"You would contract no new ones," he rejoins, earnestly; "on the contrary. Essie, you told me just now that you would be very glad to be able to make up to me for any pain you may have made me suffer: now is your time!—now is your opportunity!"
"How?" she sobs, lifting up her head, and speaking with a slow, plaintive intonation. "You will be at the other side of the world, thousands of miles away! How will it affect you?"
"I shall be at the other side of the world," he answers, steadily; "better that I should be so! better so! But do you think that my being so far away will make it pleasanter for me to think of the one creature I love above all others on the face of the earth, starving, or worse than starving, at home?"
"Worse than starving!" she repeats, opening her great, wide eyes in astonishment. "What can be worse than starving? Oh! I see what you mean" (a light breaking in upon her, and the colour flushing faintly into her face). "You think I should go to the bad—do something disgraceful, if I had nobody to look after me: I am sorry you have such a bad opinion of me, but I don't wonder at it," she ends, with resigned depression.

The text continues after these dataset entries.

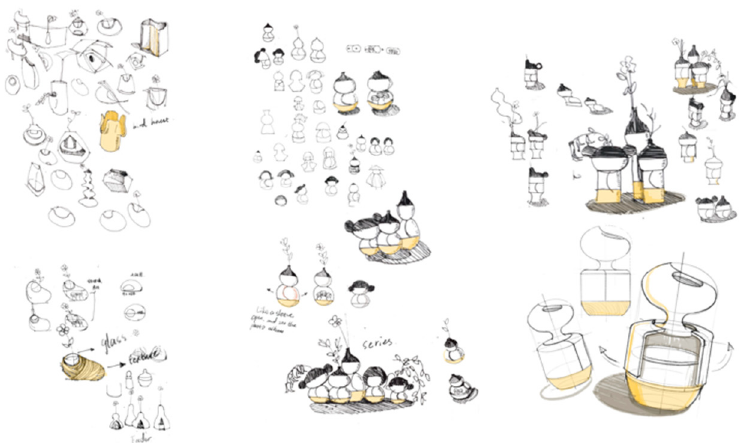
Figure 2. Sketch with design process.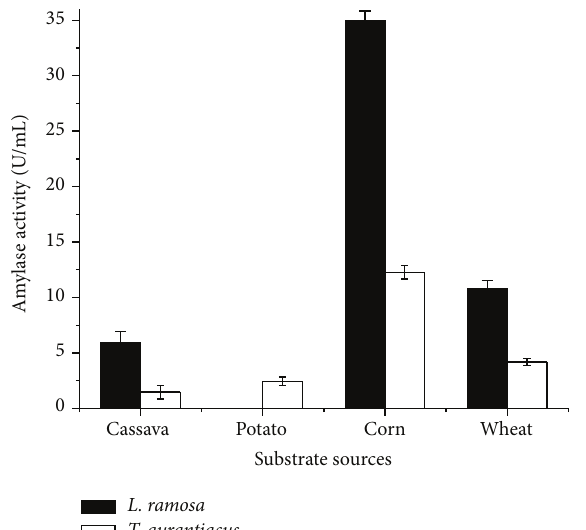
Figure 4: Enzymatic hydrolysis of starch derived from several vegetal sources (DNS method) (each data point was the average of two replicate determinations, and the error bars show the data ranges).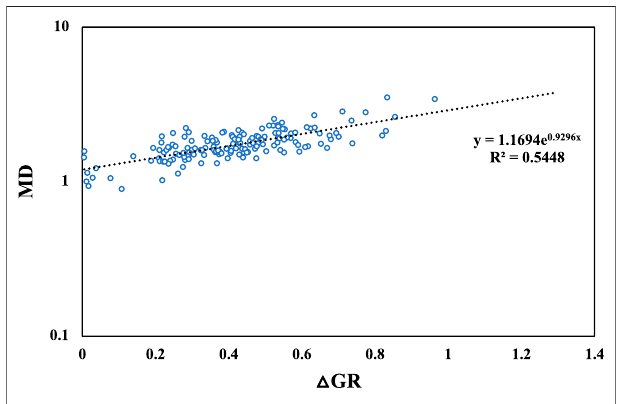
FIGURE 5 | Cross plot of Δ GR and median grain size.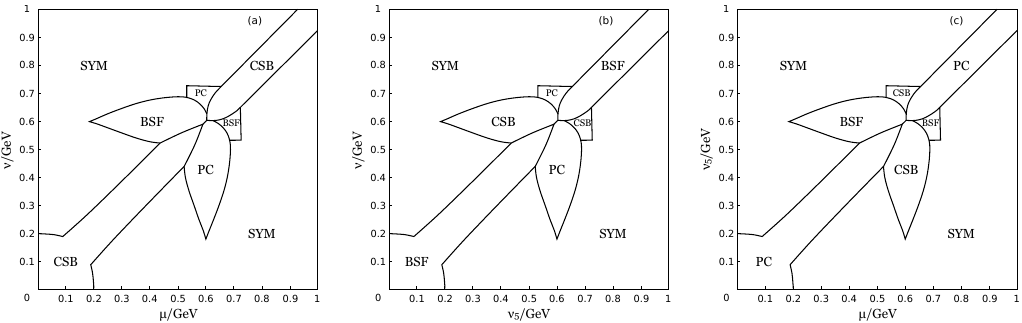
Figure 4 . (a) ( (cid:22); (cid:23) )-phase diagram at (cid:23) 5 = 0 : 6 GeV. (b) ( (cid:23) 5 ; (cid:23) )-phase diagram at (cid:22) = 0 : 6 GeV. (c) ( (cid:22); (cid:23) 5 )-phase diagram at (cid:23) = 0 : 6 GeV. All the notations are the same as in (cid:12)gure 1.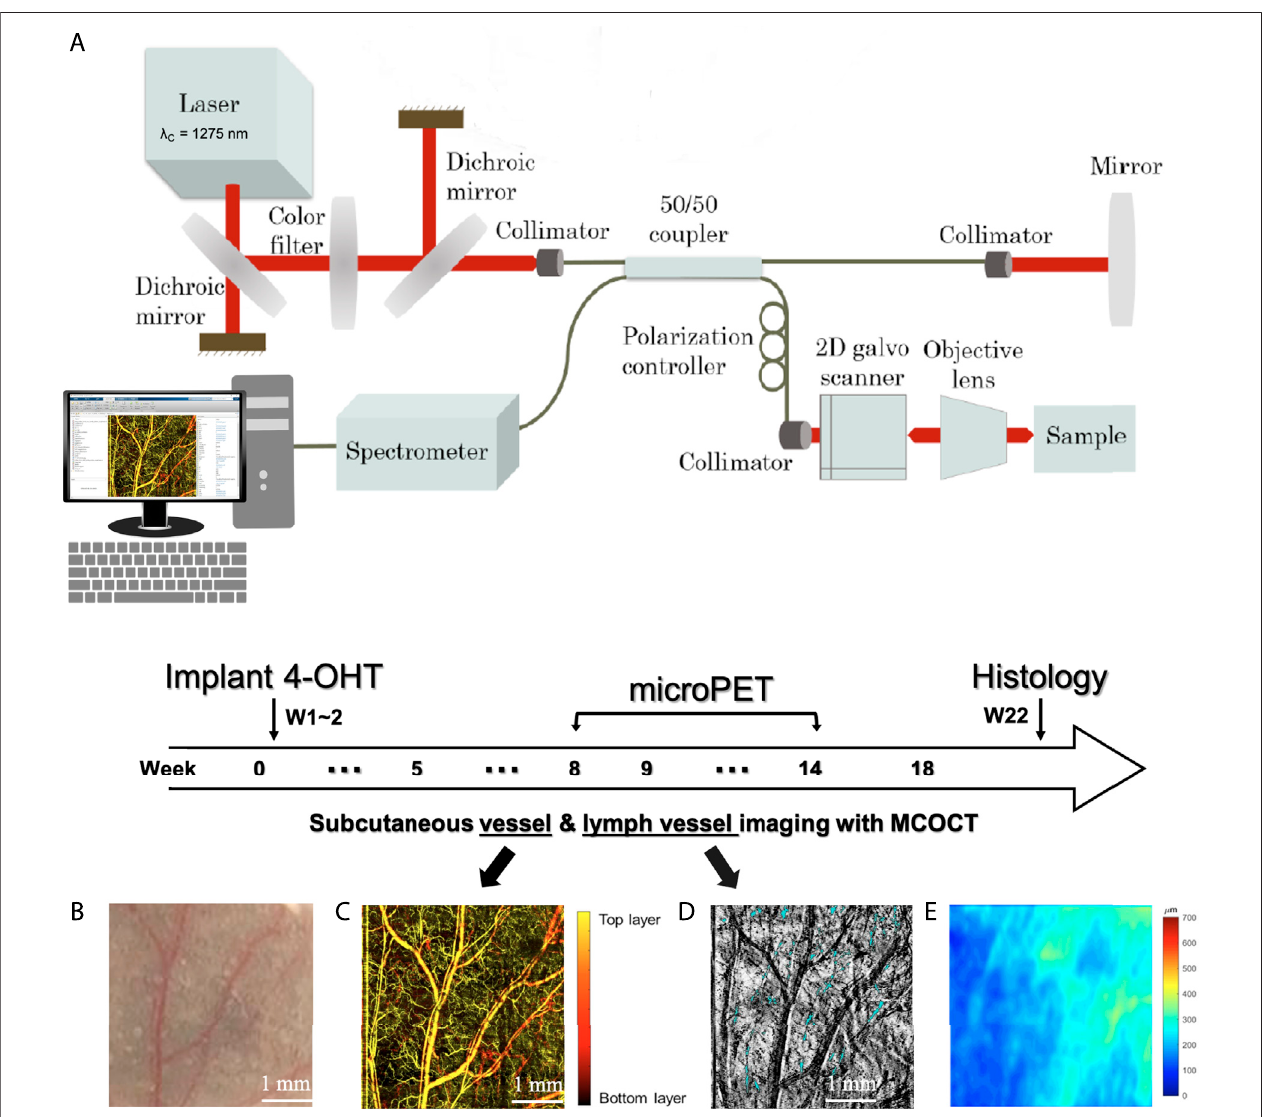
FIGURE 1 | (A) Schematic diagram of MCOCT system. Within 0 – 18 weeks of the experimental period, (B) skin appearance, (C) subcutaneous vessels, (D) OCT maximum intensity projection (MIP) imaging, and (E) thickness map were taken.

"I have no bad opinion of you!" he answers, eagerly; "but I know the end that women, originally as pure and good as you, have come to before now. I know how hard it is for a beautiful poor girl to live honestly in this world, how frightfully easy to live dishonestly!"
"Well!" she says, recklessly; "and if I did live dishonestly, what matter? Whom have I got to be ashamed of? Whom have I got to disgrace?"
Brandon looks inexpressibly shocked. "Hush!" he says, putting his hand before her mouth; "you don't know what you are saying! For Heaven's sake, talk in that strain to no one but me! Any one that knew you less well than I do might misunderstand you."
She looks up at him, half-frightened. "One does say dreadful things without intending it," she says, apologetically; "but I only meant to express, as forcibly as possible, how little consequence it was what happened to me."
"For God's sake, word it differently then!" he says, almost sternly; "or, better still, don't say it or think it at all! It is morbid, and it is not true. If it is of no consequence to any one else what becomes of you, it is of intense, unspeakable consequence to me: how many times must I tell you that before you mean to believe it?"
"To you! in Bermuda?" she says, with a little doubting sigh.